Write out only the lines from the start of the entries up to and including the line with "recorded 39 ta"; please skip the pictures.

- - -

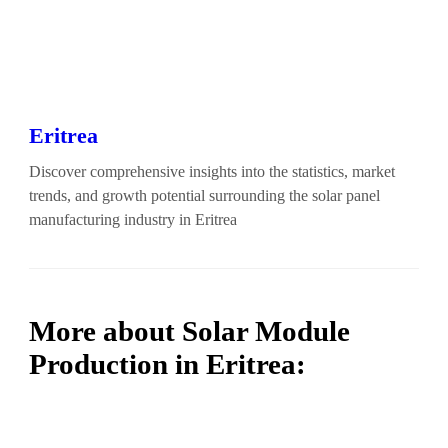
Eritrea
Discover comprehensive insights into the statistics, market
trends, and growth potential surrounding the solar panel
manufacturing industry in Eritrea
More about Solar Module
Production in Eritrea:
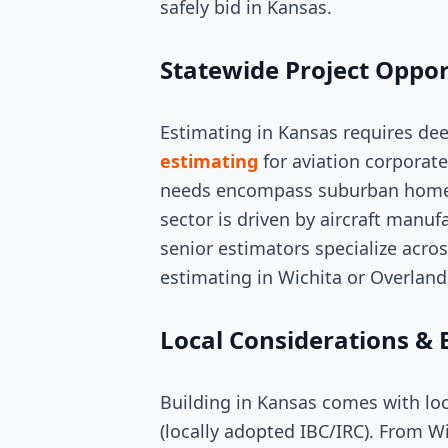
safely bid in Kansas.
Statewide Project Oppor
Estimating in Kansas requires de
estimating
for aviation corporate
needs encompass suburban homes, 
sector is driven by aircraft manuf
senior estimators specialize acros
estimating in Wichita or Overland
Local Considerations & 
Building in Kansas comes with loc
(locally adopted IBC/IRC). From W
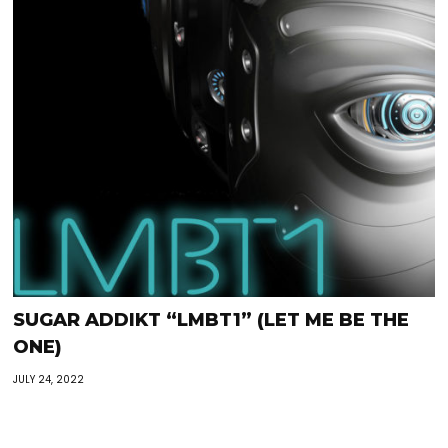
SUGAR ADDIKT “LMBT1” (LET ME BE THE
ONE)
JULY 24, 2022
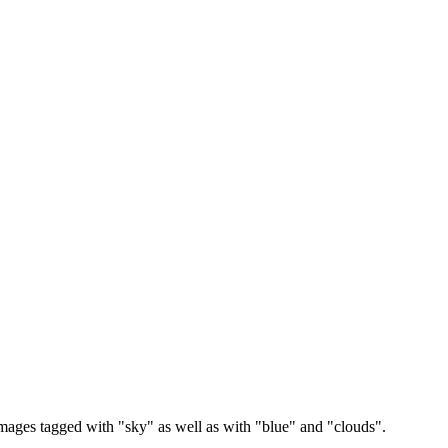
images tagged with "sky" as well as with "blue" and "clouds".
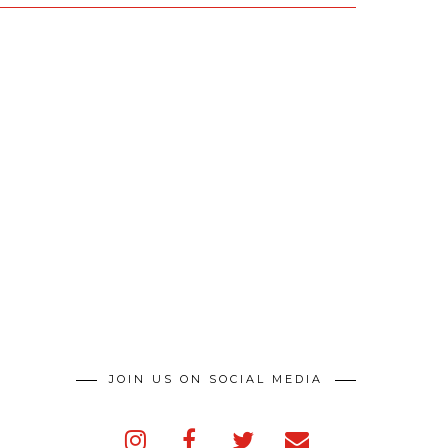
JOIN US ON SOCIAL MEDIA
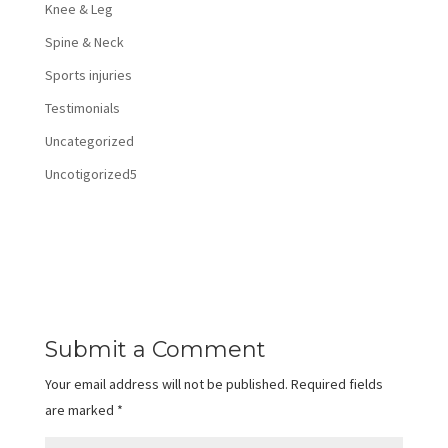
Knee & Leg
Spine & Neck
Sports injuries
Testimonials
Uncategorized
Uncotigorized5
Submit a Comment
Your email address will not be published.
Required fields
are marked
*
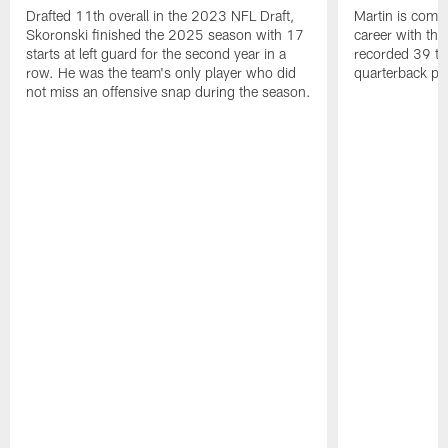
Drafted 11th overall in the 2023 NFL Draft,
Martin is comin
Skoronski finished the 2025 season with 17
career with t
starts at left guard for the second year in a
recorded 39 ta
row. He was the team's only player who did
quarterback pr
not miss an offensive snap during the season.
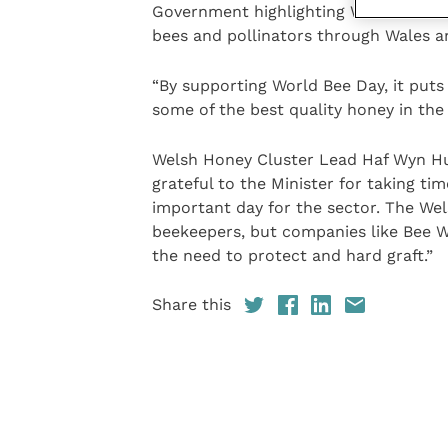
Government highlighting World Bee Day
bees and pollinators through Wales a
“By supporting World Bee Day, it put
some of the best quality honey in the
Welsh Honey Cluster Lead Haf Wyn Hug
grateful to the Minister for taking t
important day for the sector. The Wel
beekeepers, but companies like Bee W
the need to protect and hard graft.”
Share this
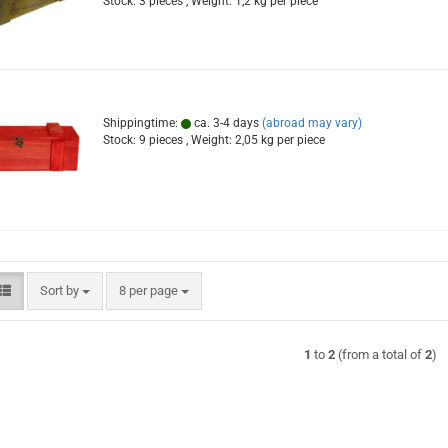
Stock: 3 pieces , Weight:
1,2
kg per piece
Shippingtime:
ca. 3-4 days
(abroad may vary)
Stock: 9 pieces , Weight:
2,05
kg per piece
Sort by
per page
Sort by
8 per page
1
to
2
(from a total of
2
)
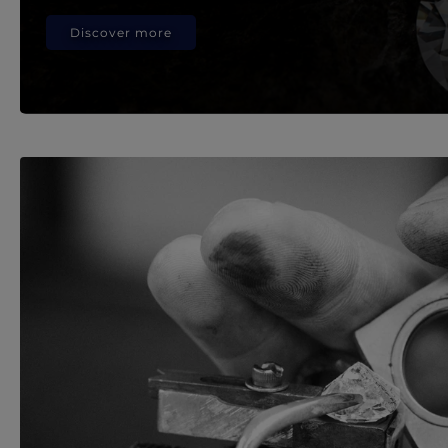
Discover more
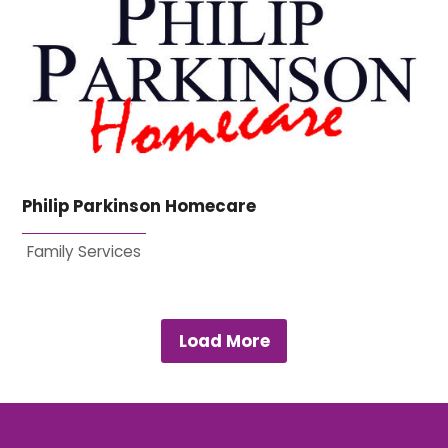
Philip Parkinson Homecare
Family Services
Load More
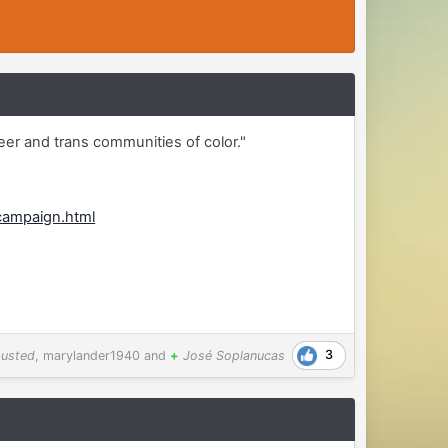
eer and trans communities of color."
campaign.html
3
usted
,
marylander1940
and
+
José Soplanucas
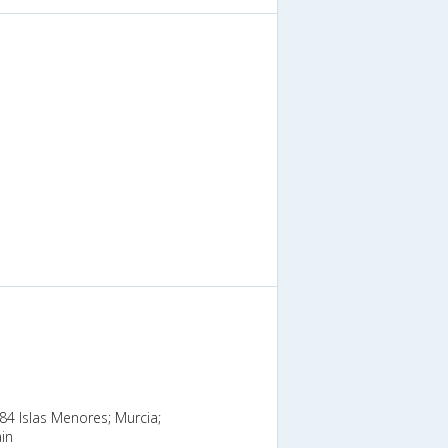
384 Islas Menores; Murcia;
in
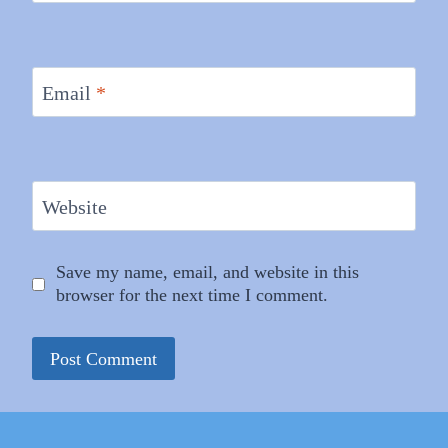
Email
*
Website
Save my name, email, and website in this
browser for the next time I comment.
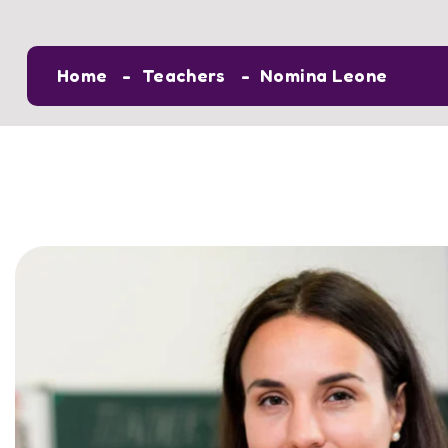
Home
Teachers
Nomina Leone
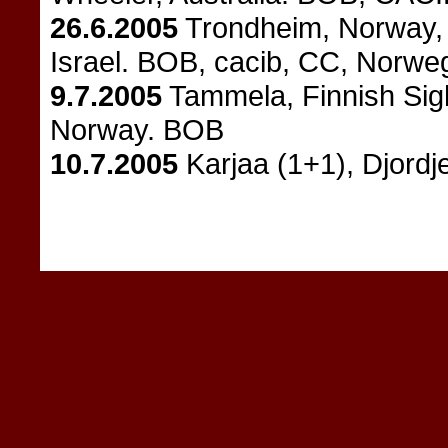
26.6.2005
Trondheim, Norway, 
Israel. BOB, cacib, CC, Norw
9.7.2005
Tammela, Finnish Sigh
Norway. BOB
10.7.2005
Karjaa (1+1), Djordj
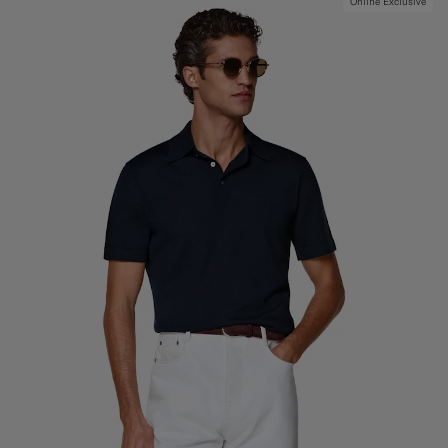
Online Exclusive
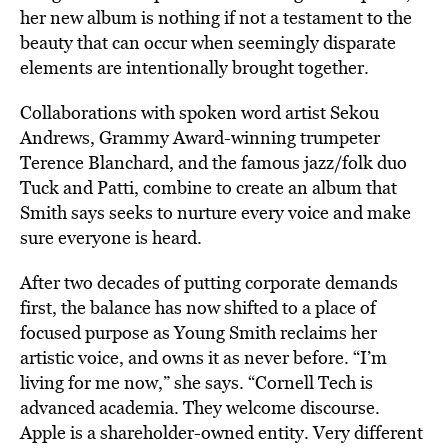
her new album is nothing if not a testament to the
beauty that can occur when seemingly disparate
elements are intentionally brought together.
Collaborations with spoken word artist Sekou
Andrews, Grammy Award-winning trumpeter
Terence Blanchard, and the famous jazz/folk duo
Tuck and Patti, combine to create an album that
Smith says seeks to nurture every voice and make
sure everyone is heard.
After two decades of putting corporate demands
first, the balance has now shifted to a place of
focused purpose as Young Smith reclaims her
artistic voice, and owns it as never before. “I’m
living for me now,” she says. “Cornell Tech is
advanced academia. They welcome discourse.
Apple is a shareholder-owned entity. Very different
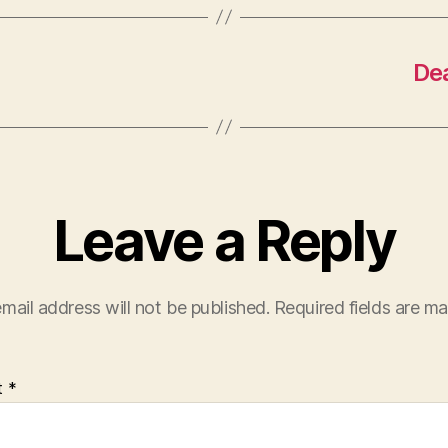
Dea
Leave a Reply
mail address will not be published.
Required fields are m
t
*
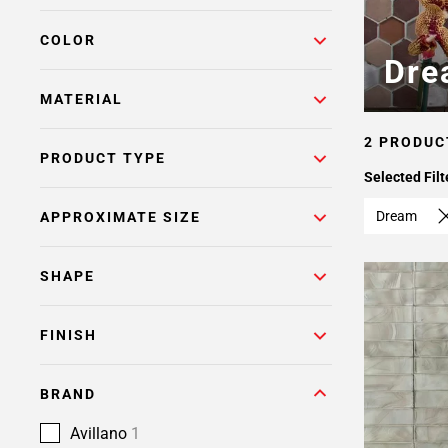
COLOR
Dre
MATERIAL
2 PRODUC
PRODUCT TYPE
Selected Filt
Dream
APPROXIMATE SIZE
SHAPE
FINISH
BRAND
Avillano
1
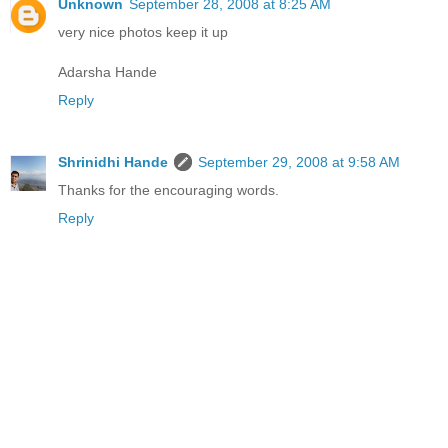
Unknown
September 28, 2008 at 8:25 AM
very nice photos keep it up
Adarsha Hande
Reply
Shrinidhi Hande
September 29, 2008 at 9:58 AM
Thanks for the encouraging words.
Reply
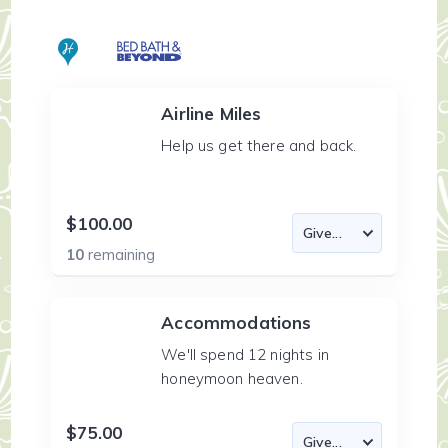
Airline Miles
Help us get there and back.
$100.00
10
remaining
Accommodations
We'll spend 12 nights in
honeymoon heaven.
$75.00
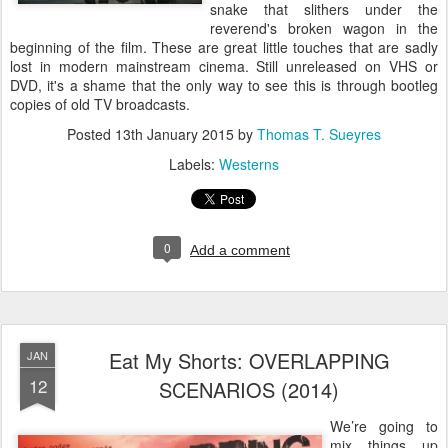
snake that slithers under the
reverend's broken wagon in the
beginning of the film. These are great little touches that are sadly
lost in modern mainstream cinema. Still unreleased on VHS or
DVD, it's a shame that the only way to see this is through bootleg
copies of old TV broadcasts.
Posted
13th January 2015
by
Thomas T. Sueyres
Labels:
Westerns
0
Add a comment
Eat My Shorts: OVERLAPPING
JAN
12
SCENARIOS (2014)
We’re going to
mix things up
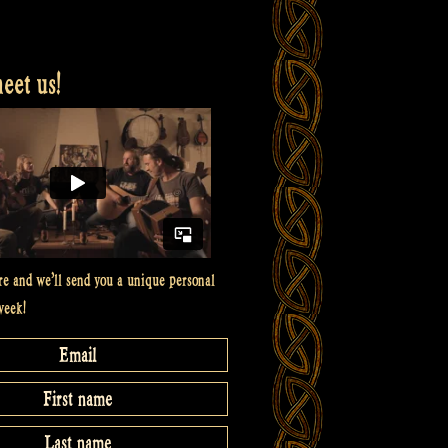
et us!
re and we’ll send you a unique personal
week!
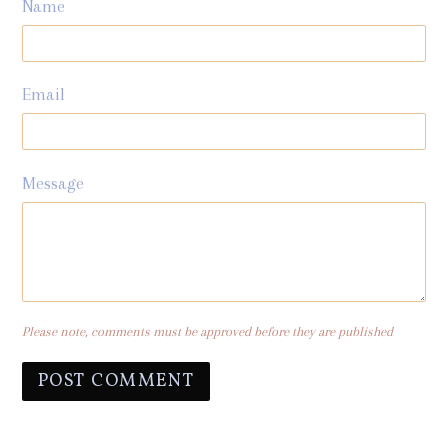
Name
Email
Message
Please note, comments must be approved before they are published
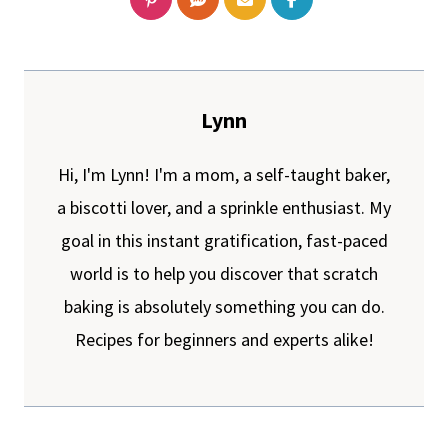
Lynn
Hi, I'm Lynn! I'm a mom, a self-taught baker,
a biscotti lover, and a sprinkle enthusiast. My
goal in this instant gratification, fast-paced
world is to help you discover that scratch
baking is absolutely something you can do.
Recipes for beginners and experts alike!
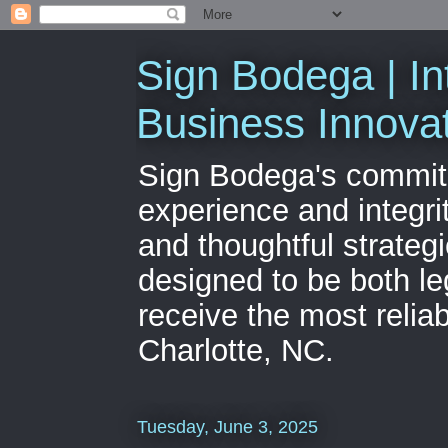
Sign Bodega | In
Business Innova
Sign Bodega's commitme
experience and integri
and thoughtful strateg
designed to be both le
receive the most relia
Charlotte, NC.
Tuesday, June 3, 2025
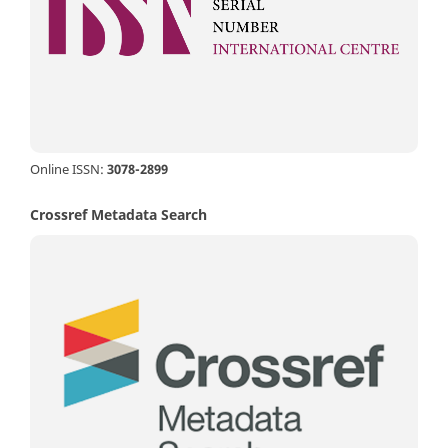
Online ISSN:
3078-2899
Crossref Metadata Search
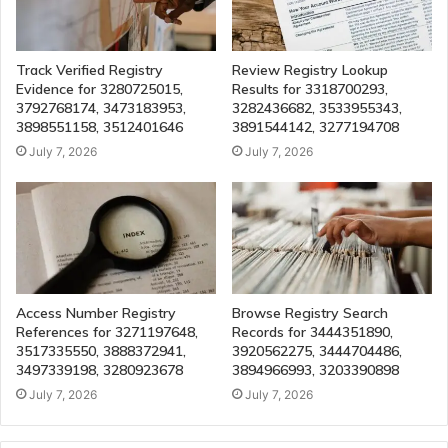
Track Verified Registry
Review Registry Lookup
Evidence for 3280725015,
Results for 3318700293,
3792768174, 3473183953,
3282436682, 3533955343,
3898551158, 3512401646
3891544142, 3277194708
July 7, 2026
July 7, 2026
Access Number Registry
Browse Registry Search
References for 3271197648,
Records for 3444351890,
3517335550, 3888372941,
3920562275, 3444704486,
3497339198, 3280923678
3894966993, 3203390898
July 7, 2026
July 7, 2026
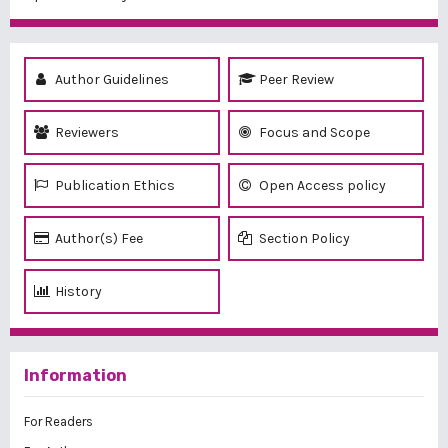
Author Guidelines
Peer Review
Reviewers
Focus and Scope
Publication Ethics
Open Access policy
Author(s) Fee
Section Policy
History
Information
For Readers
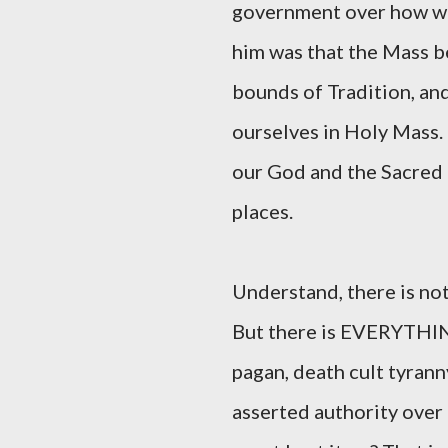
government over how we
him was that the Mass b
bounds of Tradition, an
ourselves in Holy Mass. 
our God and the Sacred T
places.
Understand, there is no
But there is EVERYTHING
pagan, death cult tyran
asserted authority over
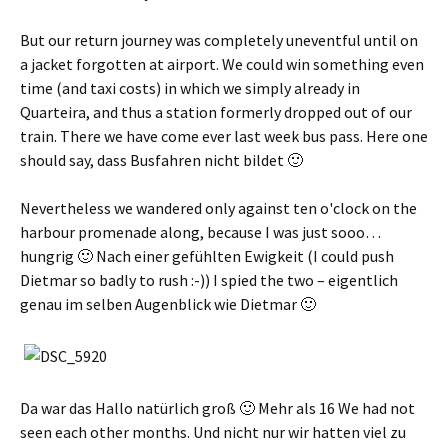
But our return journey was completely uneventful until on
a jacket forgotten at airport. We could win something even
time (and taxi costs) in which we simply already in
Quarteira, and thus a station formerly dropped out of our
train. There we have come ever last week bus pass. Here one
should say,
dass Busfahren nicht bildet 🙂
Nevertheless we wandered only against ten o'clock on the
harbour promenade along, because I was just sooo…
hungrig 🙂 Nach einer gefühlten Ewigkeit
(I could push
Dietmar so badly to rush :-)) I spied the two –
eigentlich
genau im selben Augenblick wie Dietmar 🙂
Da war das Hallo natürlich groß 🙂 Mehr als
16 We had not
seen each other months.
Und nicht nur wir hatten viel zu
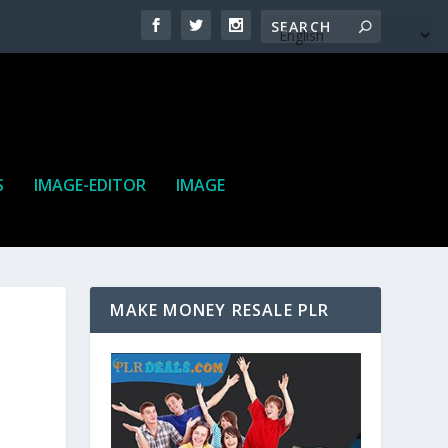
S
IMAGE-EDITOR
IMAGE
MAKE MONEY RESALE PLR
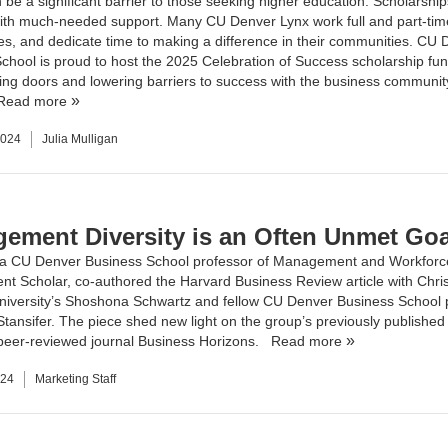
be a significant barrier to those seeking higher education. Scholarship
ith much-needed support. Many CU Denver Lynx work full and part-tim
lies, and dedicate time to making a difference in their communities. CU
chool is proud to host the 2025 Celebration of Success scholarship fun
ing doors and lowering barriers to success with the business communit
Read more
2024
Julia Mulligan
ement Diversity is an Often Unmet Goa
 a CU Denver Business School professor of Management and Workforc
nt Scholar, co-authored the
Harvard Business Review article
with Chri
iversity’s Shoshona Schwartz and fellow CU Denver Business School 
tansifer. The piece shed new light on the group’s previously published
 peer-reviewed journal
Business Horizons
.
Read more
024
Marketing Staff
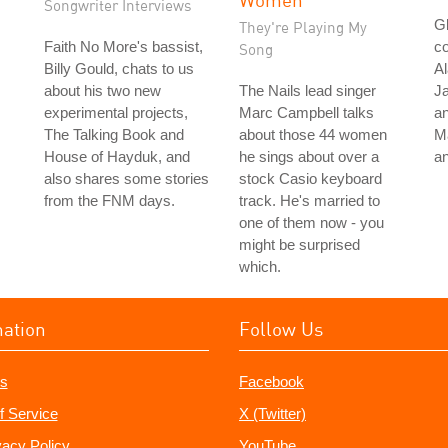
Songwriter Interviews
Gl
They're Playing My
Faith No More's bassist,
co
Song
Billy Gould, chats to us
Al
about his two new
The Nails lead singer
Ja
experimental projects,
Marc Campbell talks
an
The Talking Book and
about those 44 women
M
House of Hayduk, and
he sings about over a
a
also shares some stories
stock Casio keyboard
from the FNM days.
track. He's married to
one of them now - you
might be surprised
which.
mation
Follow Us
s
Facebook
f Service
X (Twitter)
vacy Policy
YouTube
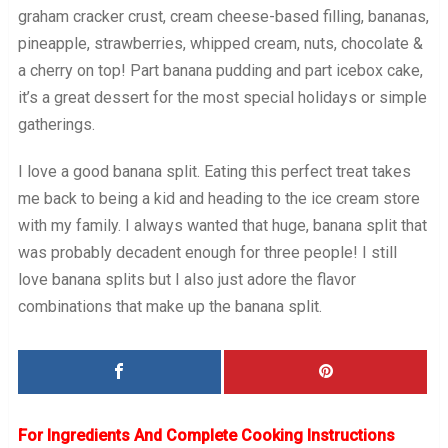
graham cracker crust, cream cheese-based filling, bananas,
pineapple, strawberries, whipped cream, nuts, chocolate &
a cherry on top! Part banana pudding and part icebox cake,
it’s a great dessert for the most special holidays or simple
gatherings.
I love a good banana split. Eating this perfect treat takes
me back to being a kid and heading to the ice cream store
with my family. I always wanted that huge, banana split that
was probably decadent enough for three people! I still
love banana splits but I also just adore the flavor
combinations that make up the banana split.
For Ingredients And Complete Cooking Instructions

- - -

Expected answer:
Eritrea
Discover comprehensive insights into the statistics, market
trends, and growth potential surrounding the solar panel
manufacturing industry in Eritrea
More about Solar Module
Production in Eritrea:
safely bid in Kansas.
Statewide Project Oppor
Estimating in Kansas requires de
estimating
for aviation corporate
needs encompass suburban homes, 
sector is driven by aircraft manuf
senior estimators specialize acros
estimating in Wichita or Overland
Local Considerations & 
Building in Kansas comes with loc
(locally adopted IBC/IRC). From W
SUGAR ADDIKT “LMBT1” (LET ME BE THE
ONE)
JULY 24, 2022
images tagged with "sky" as well as with "blue" and "clouds".
JOIN US ON SOCIAL MEDIA
Knee & Leg
Spine & Neck
Sports injuries
Testimonials
Uncategorized
Uncotigorized5
Submit a Comment
Your email address will not be published.
Required fields
are marked
*
Drafted 11th overall in the 2023 NFL Draft,
Martin is comin
Skoronski finished the 2025 season with 17
career with t
starts at left guard for the second year in a
recorded 39 ta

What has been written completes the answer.